AIM OF THE TASK | Please return the lines below verbatim, beginning at the one that has "3. What changes when state changes" and stopping after the one that has "### Unmounting", and add no other lines.

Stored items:
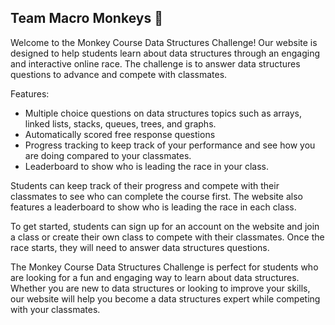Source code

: ## Team Macro Monkeys 🐒

Welcome to the Monkey Course Data Structures Challenge! Our website is designed to help students learn about data structures through an engaging and interactive online race. The challenge is to answer data structures questions to advance and compete with classmates.

Features:

- Multiple choice questions on data structures topics such as arrays, linked lists, stacks, queues, trees, and graphs.
- Automatically scored free response questions
- Progress tracking to keep track of your performance and see how you are doing compared to your classmates.
- Leaderboard to show who is leading the race in your class.

Students can keep track of their progress and compete with their classmates to see who can complete the course first. The website also features a leaderboard to show who is leading the race in each class.

To get started, students can sign up for an account on the website and join a class or create their own class to compete with their classmates. Once the race starts, they will need to answer data structures questions.

The Monkey Course Data Structures Challenge is perfect for students who are looking for a fun and engaging way to learn about data structures. Whether you are new to data structures or looking to improve your skills, our website will help you become a data structures expert while competing with your classmates.
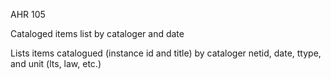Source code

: AHR 105

Cataloged items list by cataloger and date

Lists items catalogued (instance id and title) by cataloger netid, date, ttype, and unit (lts, law, etc.)
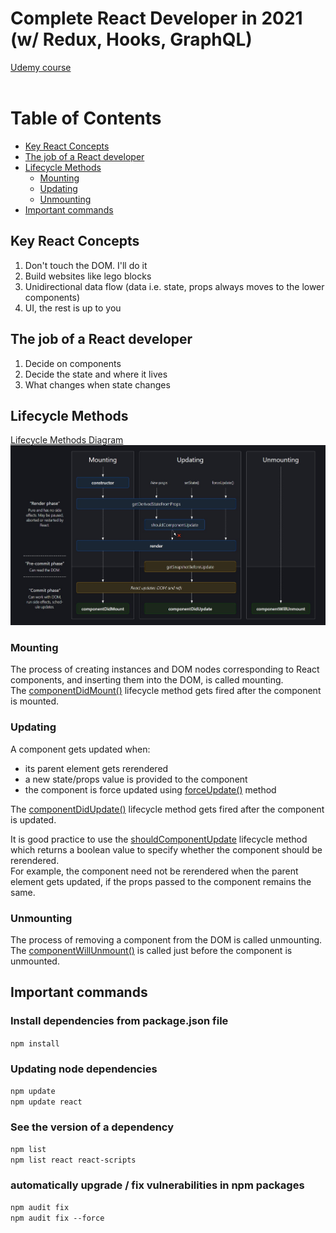 # Complete React Developer in 2021 (w/ Redux, Hooks, GraphQL)
[Udemy course](https://www.udemy.com/course/complete-react-developer-zero-to-mastery/)<br><br>

# Table of Contents
* [Key React Concepts](#react-concepts)
* [The job of a React developer](#job-of-react-developer)
* [Lifecycle Methods](#lifecycle-methods)
    * [Mounting](#mounting)
    * [Updating](#updating)
    * [Unmounting](#unmounting)
* [Important commands](#commands)

<a name="react-concepts"></a>

## Key React Concepts
1. Don't touch the DOM. I'll do it
2. Build websites like lego blocks
3. Unidirectional data flow (data i.e. state, props always moves to the lower components)
4. UI, the rest is up to you

<a name="job-of-react-developer"></a>

## The job of a React developer
1. Decide on components
2. Decide the state and where it lives
3. What changes when state changes

<a name="lifecycle-methods"></a>

## Lifecycle Methods
[Lifecycle Methods Diagram](https://projects.wojtekmaj.pl/react-lifecycle-methods-diagram/)
<img src="images/lifecycle-methods.jpg" alt="Lifecycle Methods diagram">

<a name="mounting"></a>

### Mounting
The process of creating instances and DOM nodes corresponding to React components, and inserting them into the DOM, is called mounting.<br>
The <a href="https://reactjs.org/docs/react-component.html#componentdidmount">componentDidMount()</a> lifecycle method gets fired after the component is mounted.

<a name="updating"></a>

### Updating
A component gets updated when:
* its parent element gets rerendered
* a new state/props value is provided to the component
* the component is force updated using <a href="https://reactjs.org/docs/react-component.html#forceupdate">forceUpdate()</a> method

The <a href="https://reactjs.org/docs/react-component.html#componentdidupdate">componentDidUpdate()</a> lifecycle method gets fired after the component is updated.<br>

It is good practice to use the <a href="https://reactjs.org/docs/react-component.html#shouldcomponentupdate">shouldComponentUpdate</a> lifecycle method which returns a boolean value to specify whether the component should be rerendered.<br>
For example, the component need not be rerendered when the parent element gets updated, if the props passed to the component remains the same.

<a name="unmounting"></a>

### Unmounting
The process of removing a component from the DOM is called unmounting.<br>
The <a href="https://reactjs.org/docs/react-component.html#componentwillunmount">componentWillUnmount()</a> is called just before the component is unmounted.

<a name="commands"></a>

## Important commands
### Install dependencies from package.json file
`npm install`
### Updating node dependencies
`npm update`<br>
`npm update react`
### See the version of a dependency
`npm list`<br>
`npm list react react-scripts`
### automatically upgrade / fix vulnerabilities in npm packages
`npm audit fix`<br>
`npm audit fix --force`
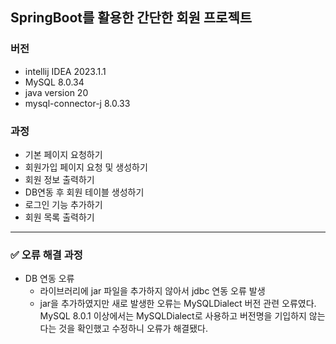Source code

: ## SpringBoot를 활용한 간단한 회원 프로젝트
### 버전
- intellij IDEA 2023.1.1
- MySQL 8.0.34
- java version 20
- mysql-connector-j 8.0.33
### 과정
- 기본 페이지 요청하기
- 회원가입 페이지 요청 및 생성하기
- 회원 정보 출력하기
- DB연동 후 회원 테이블 생성하기
- 로그인 기능 추가하기
- 회원 목록 출력하기

-----
### ✅ 오류 해결 과정
- DB 연동 오류
  - 라이브러리에 jar 파일을 추가하지 않아서 jdbc 연동 오류 발생
  - jar을 추가하였지만 새로 발생한 오류는 MySQLDialect 버전 관련 오류였다. MySQL 8.0.1 이상에서는 MySQLDialect로 사용하고 버전명을 기입하지 않는다는 것을 확인했고 수정하니 오류가 해결됐다.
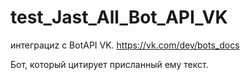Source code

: # test_Jast_All_Bot_API_VK
 интеграциz с BotAPI VK. https://vk.com/dev/bots_docs  

Бот, который  цитирует присланный ему текст.



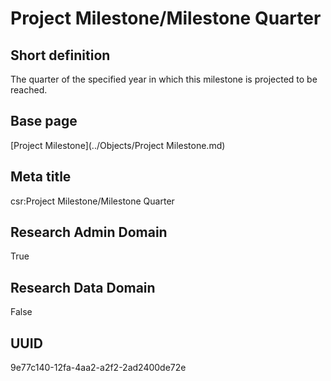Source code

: # Project Milestone/Milestone Quarter
## Short definition
The quarter of the specified year in which this milestone is projected to be reached.
## Base page
[Project Milestone](../Objects/Project Milestone.md)
## Meta title
csr:Project Milestone/Milestone Quarter
## Research Admin Domain
True
## Research Data Domain
False
## UUID
9e77c140-12fa-4aa2-a2f2-2ad2400de72e
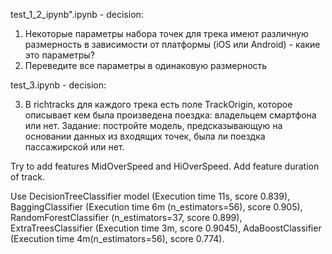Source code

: test_1_2_ipynb".ipynb - decision:
1) Некоторые параметры набора точек для трека имеют различную размерность в зависимости от платформы (iOS или Android) - какие это параметры?
2) Переведите все параметры в одинаковую размерность

test_3.ipynb - decision:

3) В richtracks для каждого трека есть поле TrackOrigin, которое описывает кем была произведена поездка: владельцем смартфона или нет. 
Задание: постройте модель, предсказывающую на основании данных из входящих точек, была ли поездка пассажирской или нет.

Try to add features MidOverSpeed and HiOverSpeed.
Add feature duration of track.

Use DecisionTreeClassifier model (Execution time 11s, score 0.839),
BaggingClassifier (Execution time 6m (n_estimators=56), score 0.905),
RandomForestClassifier (n_estimators=37, score 0.899),
ExtraTreesClassifier (Execution time 3m, score 0.9045),
AdaBoostClassifier (Execution time 4m(n_estimators=56), score 0.774).

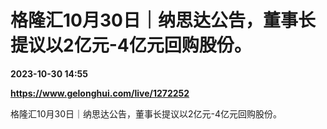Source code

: # 格隆汇10月30日｜纳思达公告，董事长提议以2亿元-4亿元回购股份。

**2023-10-30 14:55**

**https://www.gelonghui.com/live/1272252**

格隆汇10月30日｜纳思达公告，董事长提议以2亿元-4亿元回购股份。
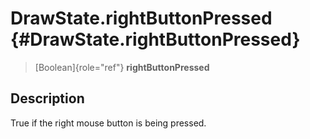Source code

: DrawState.rightButtonPressed {#DrawState.rightButtonPressed}
============================

> [Boolean]{role="ref"} **rightButtonPressed**

Description
-----------

True if the right mouse button is being pressed.
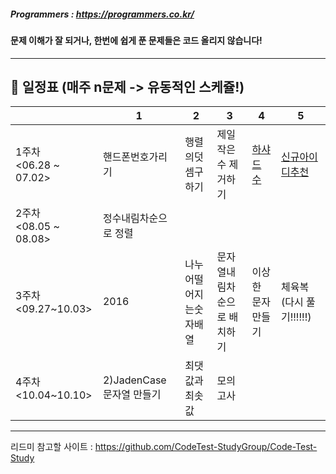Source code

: ##### Programmers : https://programmers.co.kr/

#### 문제 이해가 잘 되거나, 한번에 쉽게 푼 문제들은 코드 올리지 않습니다!

--------------------------------------------
## 📅 일정표 (매주 n문제 -> 유동적인 스케쥴!)
|    |  1   |   2   |   3 |   4   |    5   |
|---------|---------|--------|--------|---------|---------|
| 1주차<br/> <06.28 ~ 07.02> | 핸드폰번호가리기 | 행렬의덧셈구하기| 제일 작은수 제거하기| [하샤드 수](https://github.com/VictoryIsOurs/programmers/blob/SeonYoung/level1-%EC%84%A0%EC%98%81/%ED%95%98%EC%83%A4%EB%93%9C%EC%88%98.py) | [신규아이디추천](https://github.com/VictoryIsOurs/programmers/blob/SeonYoung/level1-%EC%84%A0%EC%98%81/%EC%8B%A0%EA%B7%9C%EC%95%84%EC%9D%B4%EB%94%94%EC%B6%94%EC%B2%9C.py)  |
| 2주차<br/> <08.05 ~ 08.08> | 정수내림차순으로 정렬 | | | |  |
| 3주차<br/> <09.27~10.03> | 2016  | 나누어떨어지는숫자배열 |문자열내림차순으로 배치하기| 이상한 문자 만들기| 체육복 (다시 풀기!!!!!!)  |
| 4주차<br/> <10.04~10.10> |  2)JadenCase 문자열 만들기    |  최댓값과 최솟값     |   모의고사         |            |             |


-------------------------------------------

리드미 참고할 사이트 : https://github.com/CodeTest-StudyGroup/Code-Test-Study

TASK RESPONSE |
3. What changes when state changes

<a name="lifecycle-methods"></a>

## Lifecycle Methods
[Lifecycle Methods Diagram](https://projects.wojtekmaj.pl/react-lifecycle-methods-diagram/)
<img src="images/lifecycle-methods.jpg" alt="Lifecycle Methods diagram">

<a name="mounting"></a>

### Mounting
The process of creating instances and DOM nodes corresponding to React components, and inserting them into the DOM, is called mounting.<br>
The <a href="https://reactjs.org/docs/react-component.html#componentdidmount">componentDidMount()</a> lifecycle method gets fired after the component is mounted.

<a name="updating"></a>

### Updating
A component gets updated when:
* its parent element gets rerendered
* a new state/props value is provided to the component
* the component is force updated using <a href="https://reactjs.org/docs/react-component.html#forceupdate">forceUpdate()</a> method

The <a href="https://reactjs.org/docs/react-component.html#componentdidupdate">componentDidUpdate()</a> lifecycle method gets fired after the component is updated.<br>

It is good practice to use the <a href="https://reactjs.org/docs/react-component.html#shouldcomponentupdate">shouldComponentUpdate</a> lifecycle method which returns a boolean value to specify whether the component should be rerendered.<br>
For example, the component need not be rerendered when the parent element gets updated, if the props passed to the component remains the same.

<a name="unmounting"></a>

### Unmounting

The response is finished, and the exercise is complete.